Es sabido que la frustración y el enojo se han multiplicado en estos tiempos, dirigiéndose a blancos visibles, como los gobernantes, o, como en el caso que hoy me ocupa, a los se niegan a ponerse la vacuna. Esta frustración es más que comprensible, hemos soportado más de lo que podíamos imaginar. Pero pensemos donde nos paramos al expresarla. “Cuando decidimos que algo es malo se acaba la conversación, cuando debería comenzar allí”, dice la doctora Julia Shaw en su libro Hacer el mal. “Juzgamos la conducta del otro sin matices, mientras juzgamos la propia considerando todos los factores mitigantes. Vemos la mala conducta del otro como tan ajena que no intentamos mínimamente entenderla”. Quizás la línea que nos separa de la conducta del otro no sea tan definida, como la de la cordura en los colores del arcoiris que menciona Melville. Quizás sólo podemos evolucionar hacia una sociedad mejor si dejamos de colocarnos en el pedestal de la virtud y reconocemos nuestras propias oscuridades y desvaríos.
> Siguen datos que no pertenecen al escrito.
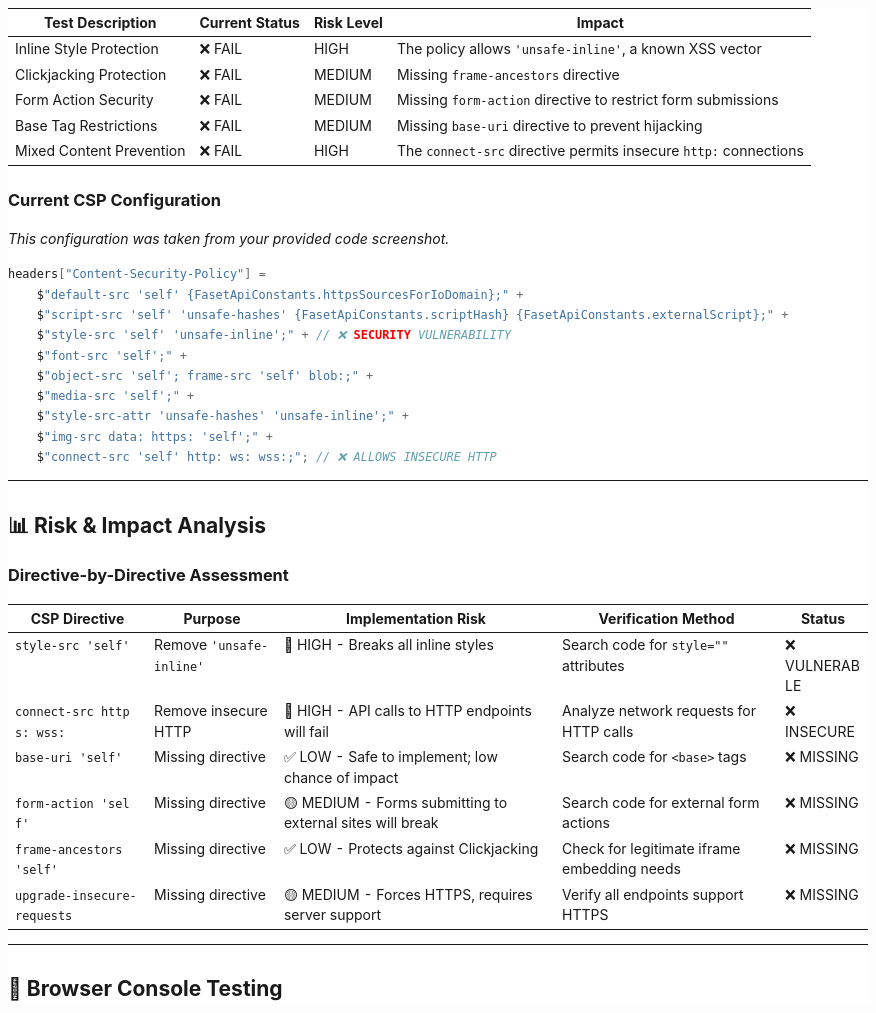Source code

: | Test Description | Current Status | Risk Level | Impact |
|---|---|---|---|
| Inline Style Protection | ❌ FAIL | HIGH | The policy allows `'unsafe-inline'`, a known XSS vector |
| Clickjacking Protection | ❌ FAIL | MEDIUM | Missing `frame-ancestors` directive |
| Form Action Security | ❌ FAIL | MEDIUM | Missing `form-action` directive to restrict form submissions |
| Base Tag Restrictions | ❌ FAIL | MEDIUM | Missing `base-uri` directive to prevent hijacking |
| Mixed Content Prevention | ❌ FAIL | HIGH | The `connect-src` directive permits insecure `http:` connections |

### Current CSP Configuration

*This configuration was taken from your provided code screenshot.*

```csharp
headers["Content-Security-Policy"] = 
    $"default-src 'self' {FasetApiConstants.httpsSourcesForIoDomain};" +
    $"script-src 'self' 'unsafe-hashes' {FasetApiConstants.scriptHash} {FasetApiConstants.externalScript};" +
    $"style-src 'self' 'unsafe-inline';" + // ❌ SECURITY VULNERABILITY
    $"font-src 'self';" +
    $"object-src 'self'; frame-src 'self' blob:;" +
    $"media-src 'self';" +
    $"style-src-attr 'unsafe-hashes' 'unsafe-inline';" +
    $"img-src data: https: 'self';" +
    $"connect-src 'self' http: ws: wss:;"; // ❌ ALLOWS INSECURE HTTP
```

---

## 📊 Risk & Impact Analysis

### Directive-by-Directive Assessment

| CSP Directive | Purpose | Implementation Risk | Verification Method | Status |
|---|---|---|---|---|
| `style-src 'self'` | Remove `'unsafe-inline'` | 🔴 HIGH - Breaks all inline styles | Search code for `style=""` attributes | ❌ VULNERABLE |
| `connect-src https: wss:` | Remove insecure HTTP | 🔴 HIGH - API calls to HTTP endpoints will fail | Analyze network requests for HTTP calls | ❌ INSECURE |
| `base-uri 'self'` | Missing directive | ✅ LOW - Safe to implement; low chance of impact | Search code for `<base>` tags | ❌ MISSING |
| `form-action 'self'` | Missing directive | 🟡 MEDIUM - Forms submitting to external sites will break | Search code for external form actions | ❌ MISSING |
| `frame-ancestors 'self'` | Missing directive | ✅ LOW - Protects against Clickjacking | Check for legitimate iframe embedding needs | ❌ MISSING |
| `upgrade-insecure-requests` | Missing directive | 🟡 MEDIUM - Forces HTTPS, requires server support | Verify all endpoints support HTTPS | ❌ MISSING |

---

## 🧪 Browser Console Testing
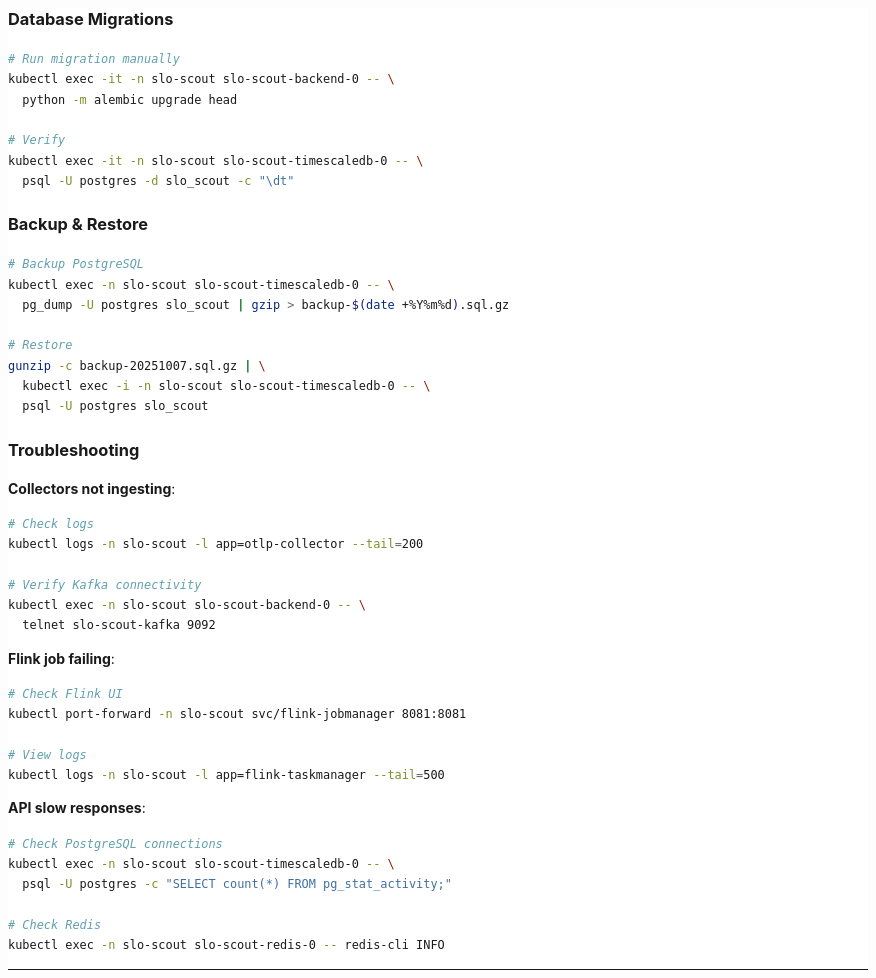 ### Database Migrations

```bash
# Run migration manually
kubectl exec -it -n slo-scout slo-scout-backend-0 -- \
  python -m alembic upgrade head

# Verify
kubectl exec -it -n slo-scout slo-scout-timescaledb-0 -- \
  psql -U postgres -d slo_scout -c "\dt"
```

### Backup & Restore

```bash
# Backup PostgreSQL
kubectl exec -n slo-scout slo-scout-timescaledb-0 -- \
  pg_dump -U postgres slo_scout | gzip > backup-$(date +%Y%m%d).sql.gz

# Restore
gunzip -c backup-20251007.sql.gz | \
  kubectl exec -i -n slo-scout slo-scout-timescaledb-0 -- \
  psql -U postgres slo_scout
```

### Troubleshooting

**Collectors not ingesting**:
```bash
# Check logs
kubectl logs -n slo-scout -l app=otlp-collector --tail=200

# Verify Kafka connectivity
kubectl exec -n slo-scout slo-scout-backend-0 -- \
  telnet slo-scout-kafka 9092
```

**Flink job failing**:
```bash
# Check Flink UI
kubectl port-forward -n slo-scout svc/flink-jobmanager 8081:8081

# View logs
kubectl logs -n slo-scout -l app=flink-taskmanager --tail=500
```

**API slow responses**:
```bash
# Check PostgreSQL connections
kubectl exec -n slo-scout slo-scout-timescaledb-0 -- \
  psql -U postgres -c "SELECT count(*) FROM pg_stat_activity;"

# Check Redis
kubectl exec -n slo-scout slo-scout-redis-0 -- redis-cli INFO
```

---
Los casos y las muertes por Covid están bajando en el mundo, pero siguen, y el virus muta. Los gobiernos, mientras caminan sobre el delgado hilo de las consecuencias políticas, deberán seguir poniendo en marcha los mandatos necesarios para mitigar la pandemia. A nivel personal, con la indignación no vamos a convencer a nadie, pero sí quizás con algo cercano a la naturaleza del amor. Dice Henry D. Thoreau, “El hombre que va solo puede comenzar hoy, pero el que viaja con otro debe esperar a que esté listo, y puede que pase un largo tiempo hasta que puedan partir”. Ya casi estamos en camino. Ya casi estamos partiendo.